- [Work to complete] In the records that follow, show each line where the word "Circle" is present.

[Stored items from a collection]
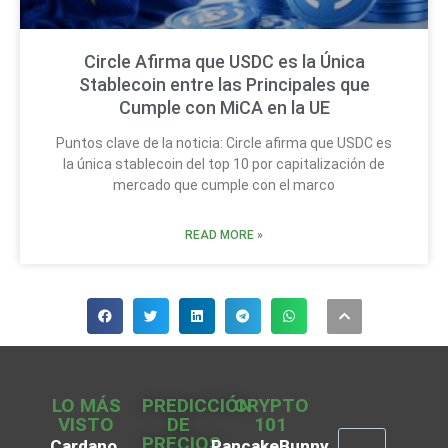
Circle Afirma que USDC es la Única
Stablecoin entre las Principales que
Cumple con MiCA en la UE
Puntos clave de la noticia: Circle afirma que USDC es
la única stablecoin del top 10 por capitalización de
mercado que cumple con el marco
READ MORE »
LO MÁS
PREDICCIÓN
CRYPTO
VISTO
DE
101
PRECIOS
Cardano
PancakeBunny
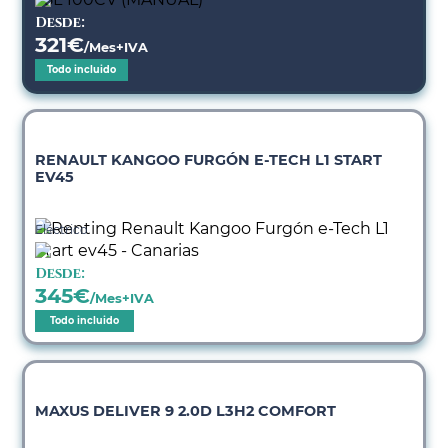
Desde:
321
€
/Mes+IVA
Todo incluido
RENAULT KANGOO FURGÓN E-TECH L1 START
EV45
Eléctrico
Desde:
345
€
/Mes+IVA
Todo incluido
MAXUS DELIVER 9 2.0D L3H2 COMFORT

...

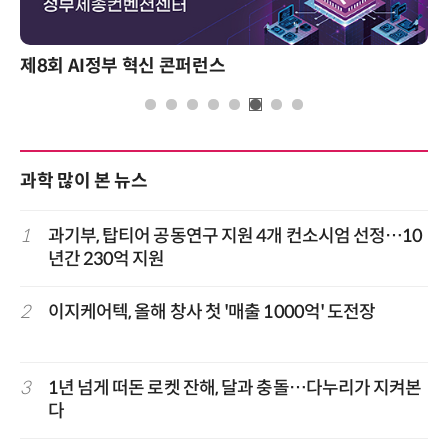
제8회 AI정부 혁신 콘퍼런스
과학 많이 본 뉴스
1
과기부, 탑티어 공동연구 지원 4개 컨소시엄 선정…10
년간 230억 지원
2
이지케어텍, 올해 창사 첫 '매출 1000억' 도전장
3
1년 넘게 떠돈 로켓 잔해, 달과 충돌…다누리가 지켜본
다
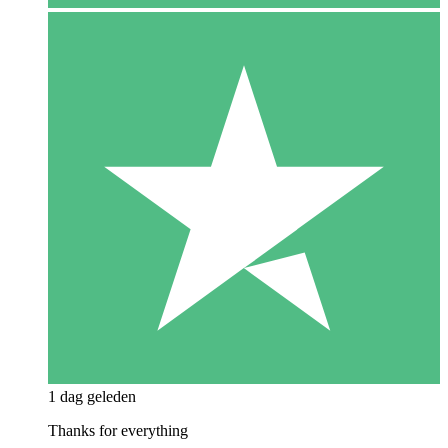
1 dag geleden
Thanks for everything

- [Response to this task]
Circle Afirma que USDC es la Única
Puntos clave de la noticia: Circle afirma que USDC es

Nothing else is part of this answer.